NEW PALESTINE — Sitting in a wooden swing next to her mom on the front porch of her great aunt’s house, Molley Wilkins was busy looking at her phone.
The 13-year-old is a seventh-generation Roesener family member, a group who planted roots in the New Palestine community in 1837 when relatives first came to the area from Germany and built the family homestead on 80 acres of land.
Daryn Wilkins, Molley’s mother, is a sixth-generation Roesener. The two were enjoying a summer swing together on the property Anita Roesener, her aunt and Molley’s great aunt, has lived on since 1980.
Story continues below gallery
Roesener and her brother, Gerald Roesener, Daryn’s dad and Molley’s’ grandfather, joined other family members recently to celebrate the 180-year anniversary of the family owning the same homestead, one young Molley may one day live in.
The family held a huge celebration and invited more than 170 family and friends to help celebrate.
For generations the family has passed the property down. Anita Roesener has lived on the homestead for nearly four decades and has done work on the original house built in 1851 and second home, built in the 1870’s, refurbishing areas and making them fit for modern living.
The property, which began with the Roesener homesteaders living in a log cabin somewhere on the land, is a point of pride for family members still living.
“I can’t imagine there are too many homes or farms out here that have been in the same family for all these years,” Daryn said.
Anita Roesener knows every inch of the original house and one built in the 1870’s that has since been connected to form one large Roesener home.
The original dirt cellar under the porch is still usable. There is a secret back stairway in the living room and a neat section in the doorway by the kitchen where a plank opens so people can see the old mud and straw used by relatives to build the old home.
While the older Roesener children, Anita and Gerald, now in their late 60’s and early 70’s, understand how special it is to still have an original home from the 1800’s standing and functional, they hope the next generation in line to inherit the old home will cherish it as much as they do.
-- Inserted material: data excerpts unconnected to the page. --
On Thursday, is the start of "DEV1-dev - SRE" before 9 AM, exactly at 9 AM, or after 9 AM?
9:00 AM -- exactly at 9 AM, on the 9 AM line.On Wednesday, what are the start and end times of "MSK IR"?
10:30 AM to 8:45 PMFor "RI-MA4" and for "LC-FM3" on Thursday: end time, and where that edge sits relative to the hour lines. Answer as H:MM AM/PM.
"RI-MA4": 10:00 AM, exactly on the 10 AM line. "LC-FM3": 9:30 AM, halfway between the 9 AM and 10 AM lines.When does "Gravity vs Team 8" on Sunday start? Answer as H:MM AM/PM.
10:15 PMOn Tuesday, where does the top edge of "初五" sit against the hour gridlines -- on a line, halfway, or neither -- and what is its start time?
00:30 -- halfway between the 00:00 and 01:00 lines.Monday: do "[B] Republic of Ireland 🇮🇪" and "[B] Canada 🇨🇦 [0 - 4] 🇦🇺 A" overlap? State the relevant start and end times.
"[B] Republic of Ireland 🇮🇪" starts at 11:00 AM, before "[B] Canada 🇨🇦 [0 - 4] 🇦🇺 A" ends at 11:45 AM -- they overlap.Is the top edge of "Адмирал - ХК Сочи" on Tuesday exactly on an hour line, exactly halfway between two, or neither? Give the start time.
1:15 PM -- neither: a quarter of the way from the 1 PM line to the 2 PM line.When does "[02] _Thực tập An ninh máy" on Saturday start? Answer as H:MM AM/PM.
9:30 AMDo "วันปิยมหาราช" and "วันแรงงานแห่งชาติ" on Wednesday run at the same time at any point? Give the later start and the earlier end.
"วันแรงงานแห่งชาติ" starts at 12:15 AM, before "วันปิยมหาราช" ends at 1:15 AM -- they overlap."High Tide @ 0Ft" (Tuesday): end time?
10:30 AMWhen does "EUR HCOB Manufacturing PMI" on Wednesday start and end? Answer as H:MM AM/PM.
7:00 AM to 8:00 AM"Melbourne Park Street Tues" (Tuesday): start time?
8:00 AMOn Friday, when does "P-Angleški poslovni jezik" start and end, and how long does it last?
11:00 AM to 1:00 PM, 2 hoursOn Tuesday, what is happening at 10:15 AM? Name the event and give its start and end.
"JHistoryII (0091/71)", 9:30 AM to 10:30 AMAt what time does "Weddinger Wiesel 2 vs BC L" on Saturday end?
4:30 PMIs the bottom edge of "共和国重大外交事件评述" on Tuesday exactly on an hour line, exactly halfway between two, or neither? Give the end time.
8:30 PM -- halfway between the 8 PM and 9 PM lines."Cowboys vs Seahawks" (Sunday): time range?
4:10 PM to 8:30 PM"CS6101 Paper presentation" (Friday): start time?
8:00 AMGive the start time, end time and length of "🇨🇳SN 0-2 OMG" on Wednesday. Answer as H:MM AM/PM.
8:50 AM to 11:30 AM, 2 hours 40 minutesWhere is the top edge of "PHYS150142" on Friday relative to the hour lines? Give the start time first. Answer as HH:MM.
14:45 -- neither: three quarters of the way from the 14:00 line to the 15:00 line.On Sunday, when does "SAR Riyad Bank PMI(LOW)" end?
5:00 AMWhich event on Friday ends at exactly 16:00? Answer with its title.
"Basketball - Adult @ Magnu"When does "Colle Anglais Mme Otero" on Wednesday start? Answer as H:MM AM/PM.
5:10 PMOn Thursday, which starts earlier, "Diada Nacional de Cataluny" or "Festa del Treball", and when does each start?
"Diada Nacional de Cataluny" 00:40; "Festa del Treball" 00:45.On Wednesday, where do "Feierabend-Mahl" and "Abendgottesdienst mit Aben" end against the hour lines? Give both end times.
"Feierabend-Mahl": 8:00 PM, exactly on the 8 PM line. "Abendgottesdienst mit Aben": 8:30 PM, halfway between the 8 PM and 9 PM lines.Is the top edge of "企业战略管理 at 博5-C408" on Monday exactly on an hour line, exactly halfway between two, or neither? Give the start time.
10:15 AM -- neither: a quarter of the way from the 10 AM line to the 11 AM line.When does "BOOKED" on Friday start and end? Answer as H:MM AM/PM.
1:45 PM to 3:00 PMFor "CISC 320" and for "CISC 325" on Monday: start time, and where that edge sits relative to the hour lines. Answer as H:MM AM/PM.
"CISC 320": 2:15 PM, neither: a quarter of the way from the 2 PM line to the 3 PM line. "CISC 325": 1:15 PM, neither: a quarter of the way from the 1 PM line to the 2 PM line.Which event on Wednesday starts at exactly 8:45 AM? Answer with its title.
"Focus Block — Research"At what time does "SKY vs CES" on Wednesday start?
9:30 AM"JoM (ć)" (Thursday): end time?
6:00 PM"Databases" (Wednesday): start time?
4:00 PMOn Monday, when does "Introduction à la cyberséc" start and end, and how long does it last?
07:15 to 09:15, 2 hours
“The younger kids don’t really quite yet fathom what this home means,” Gerald said. “180 years seems like ancient time to them.”
Daryn and her two siblings, which include a brother, are next in line to inherit the family property followed by Molley and her siblings, but Anita, who still likes to get out and cut the grass and work on the home, isn’t ready to move out just yet and plans to live on the homestead for as long as she is able.
The family is looking forward to the next family anniversary. They enjoy holding major celebrations every five years and plan to hold a big celebration in 20 years to mark two centuries of family homestead living.
The state already has recognized the family ownership with two Hoosier Homestead Farm awards — one for 100 years and the other for 150 years.
The next state honor comes when they reach 200 years. By that time Molley will be in her 30s and might be sitting on the old porch swing on a summer night with her daughter.
At least that’s the hope, the family said.